Nous plaidons que si l’un des critères n’est pas respecté, ce n’est pas un lanceur d’alerte.

Me Hervé Hansen

Se lançant dans une interprétation de la jurisprudence de la Cour européenne des droits de l’homme sur la définition du lanceur d’alerte, Me Hansen va droit au but: «Nous plaidons que si l’un des critères n’est pas respecté, ce n’est pas un lanceur d’alerte.» Et à ce titre ni Antoine Deltour, dont la bonne foi est entachée et qui a d’abord nié les faits reprochés lors de son interpellation, ni Raphaël Halet, qui a sorti des «documents inutiles» puisque moins sensibles que les rescrits, ne méritent le label de lanceur d’alerte. «Il est malvenu de la part de Raphaël Halet d’invoquer la qualité de lanceur d’alerte vu l’insignifiance de son apport» aux révélations LuxLeaks, estime l’avocat.

Un développement qui vaudra à Me William Bourdon, défenseur d’Antoine Deltour, d’ironiser sur le «futur manuel du lanceur d’alerte» élaboré par PwC.

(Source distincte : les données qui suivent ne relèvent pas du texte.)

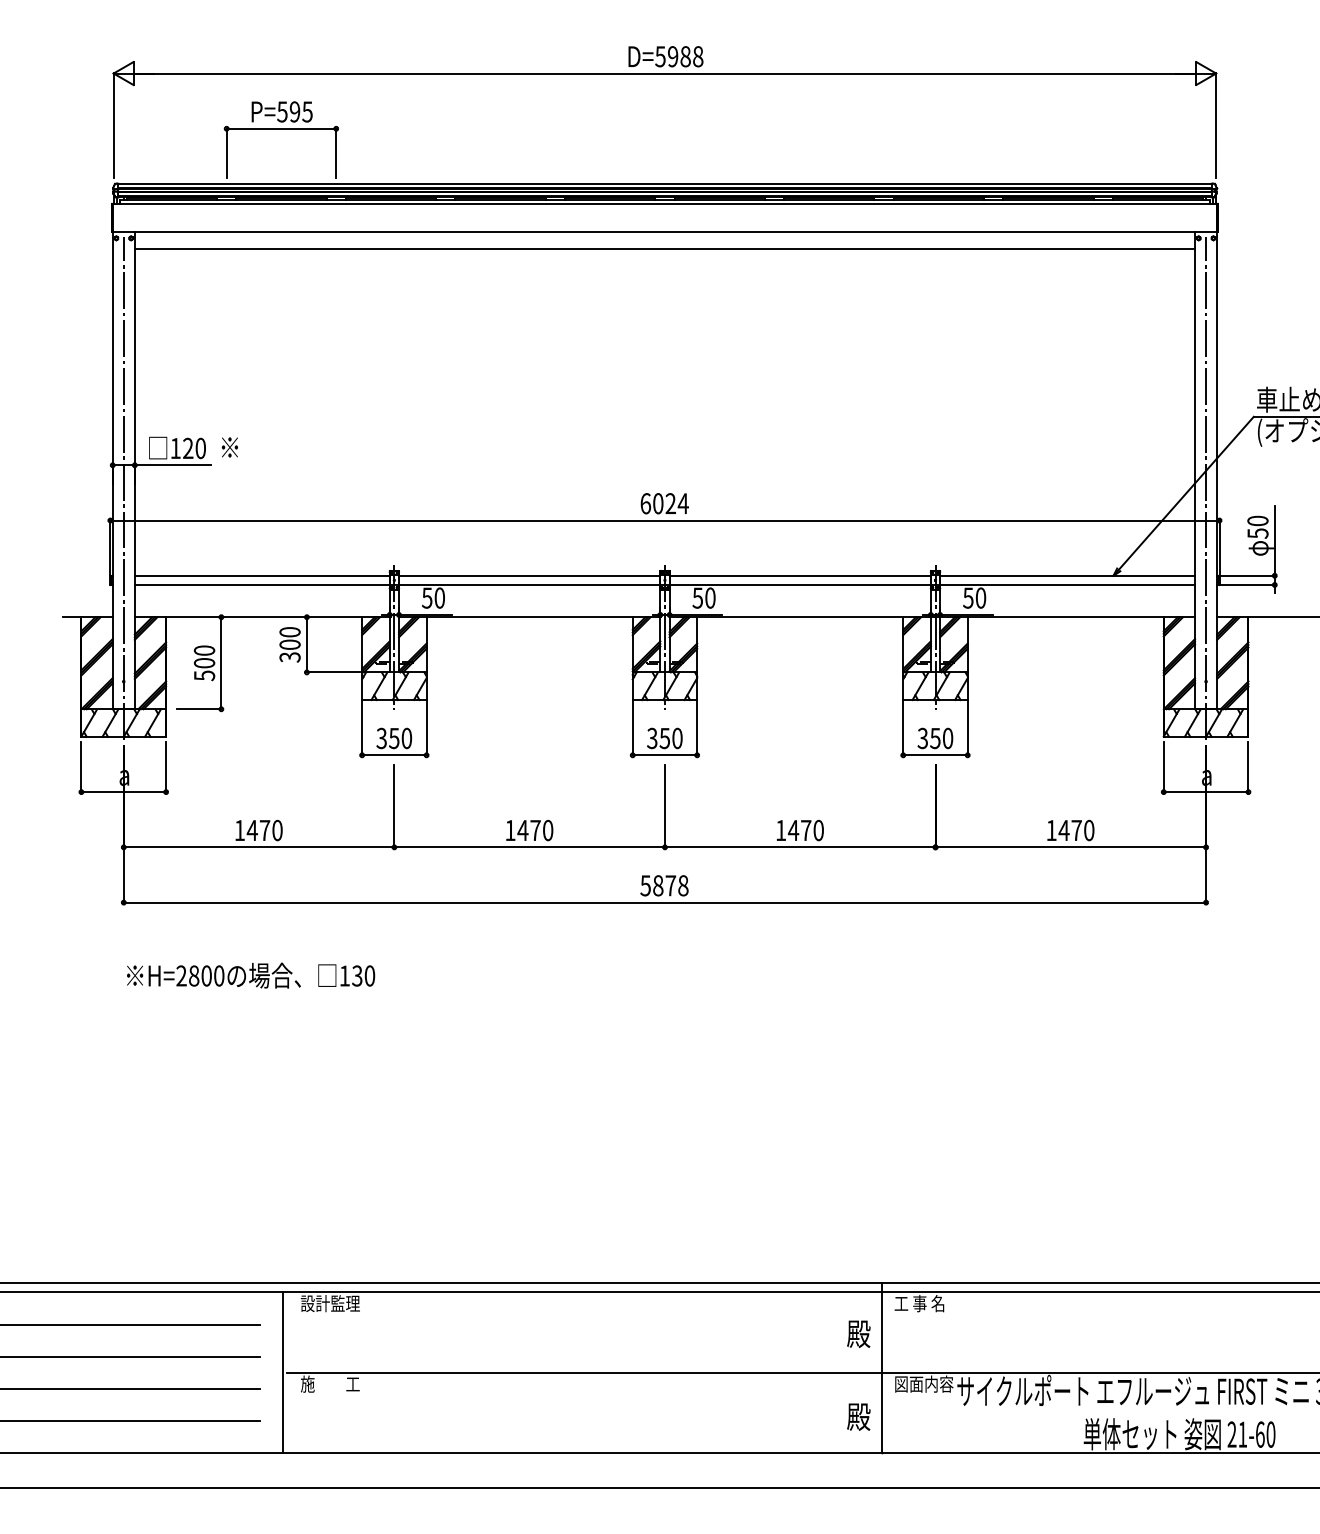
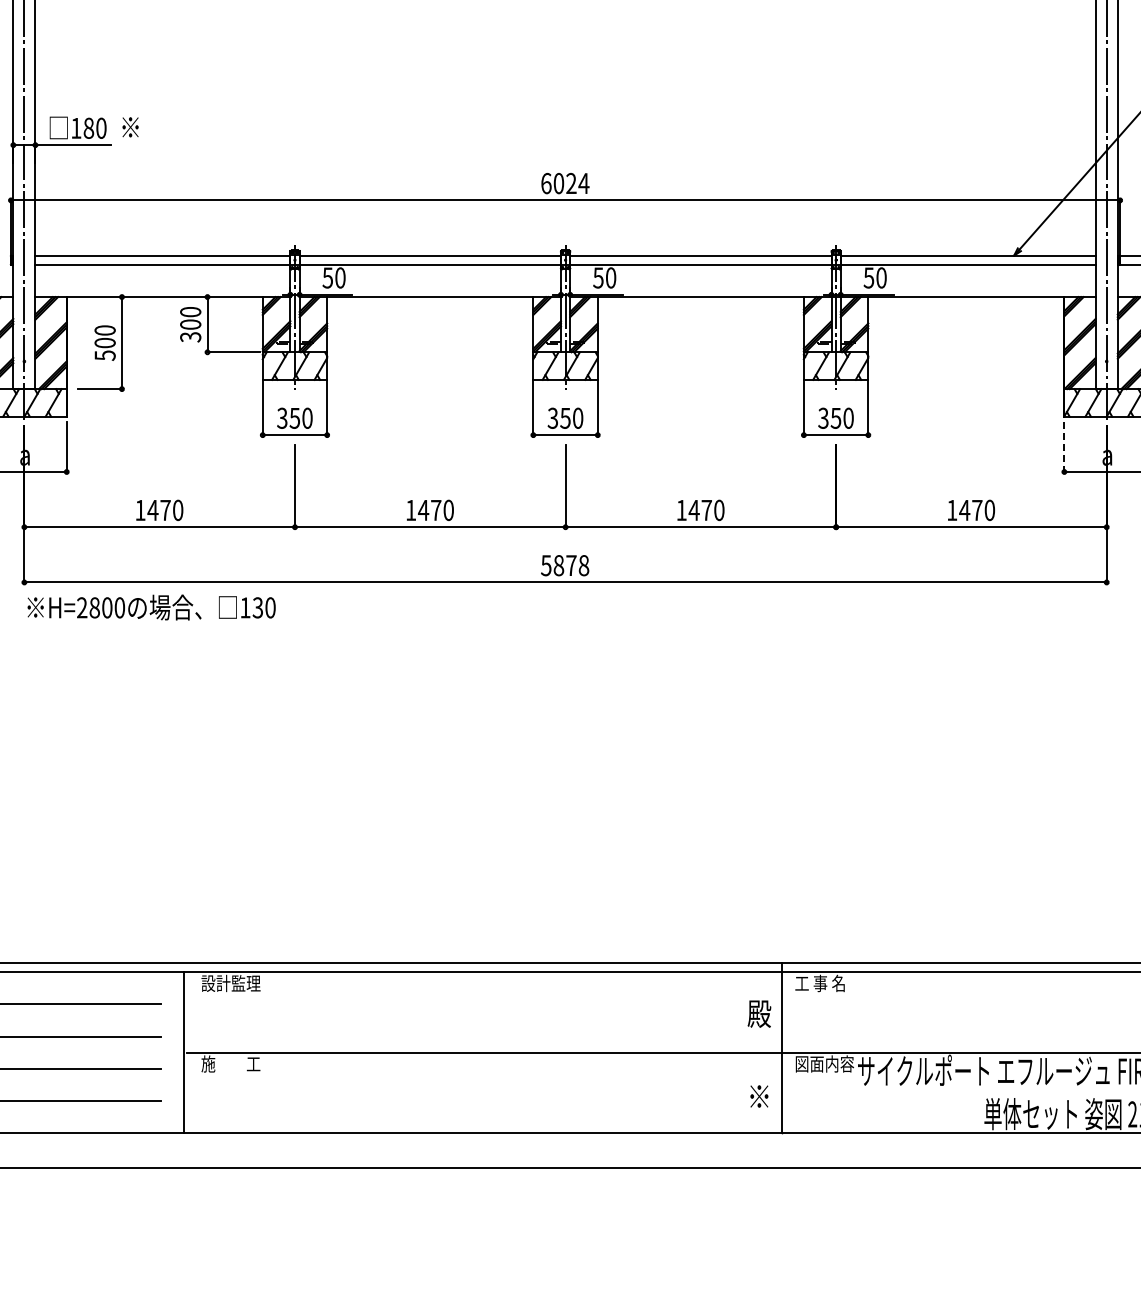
text: (188, 448) -> (89, 128), 120 -> 180
line: (1163, 767) -> (1064, 447), solid -> dashed
text: (251, 975) -> (152, 607), moved
text: (858, 1416) -> (759, 1096), 殿 -> ※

S’il avait vendu ses informations à un fisc étranger ou s’il avait fait chanter PwC, ç’aurait été le vrai méchant.

Me Philippe Penning

«Je défends l’ennemi public numéro un», lance Me Philippe Penning, l’avocat luxembourgeois d’Antoine Deltour, qui témoigne du peu d’estime manifesté par ses confrères à l’endroit du lanceur d’alerte. «Il n’est pas donneur de leçons comme l’intelligentsia française», souligne-t-il pourtant. «S’il avait vendu ses informations à un fisc étranger ou s’il avait fait chanter PwC, ç’aurait été le vrai méchant.» Pourtant son action reste incomprise et méprisée au Luxembourg, au point que l’avocat pénaliste s’est vu retirer des mandats.

Place au showman Me Bourdon, crinière blanche et éloquence malicieuse, qui interpelle, comme en première instance, les juges sur la portée historique de leur décision finale. «La seule décision juste en droit, c’est l’acquittement car si Antoine Deltour n’est pas acquitté, alors jamais personne au Luxembourg ne le sera», répète-t-il en écho à chacune de ses interventions devant la presse.

Comme un héros ou un saint, comme saint Paul qui a dû passer par Damas, Antoine Deltour est passé par le doute.

Me William Bourdon

L’avocat, qui défend également Edward Snowden, dénonce le «bricolage juridique» opéré par le premier avocat général pour justifier une condamnation d’Antoine Deltour. Celui-ci serait lanceur d’alerte au moment de divulguer les documents copiés mais pas lors du vol proprement dit. «Comme un héros ou un saint, comme saint Paul qui a dû passer par Damas, Antoine Deltour est passé par le doute», avance son avocat. «L’effet pervers de la proposition du premier avocat général, c’est de dire qu’il faut que le lanceur d’alerte agisse soit sous l’action du Saint-Esprit, soit de façon préméditée – et pour le coup on entre dans la stratégie et la malfaisance.»

De même, la jurisprudence de la Cour européenne des droits de l’homme n’exige pas de divulgation a minima comme le présente le premier avocat général. Et elle ne sacralise surtout pas le secret professionnel comme le recommande ce dernier. «Tous les lanceurs d’alerte de la jurisprudence de la CEDH ont violé le secret professionnel», plaide au contraire Me Bourdon. Les juges de Strasbourg ont même avalisé la violation d’un secret militaire – bien loin du secret professionnel protégeant des intérêts privés comme dans le cas de PwC.

Me Bourdon retourne s’asseoir sous les applaudissements nourris d’une partie du public. Le juge, Michel Reiffers, laisse faire sans broncher, et poursuit avec le calme imperturbable et l’autorité tranquille qui le caractérisent depuis la première audience.

Les plaidoiries reprendront le 4 janvier avec à la barre la défense de Raphaël Halet et d’Édouard Perrin. Une dernière audience pourrait être nécessaire le 9 janvier.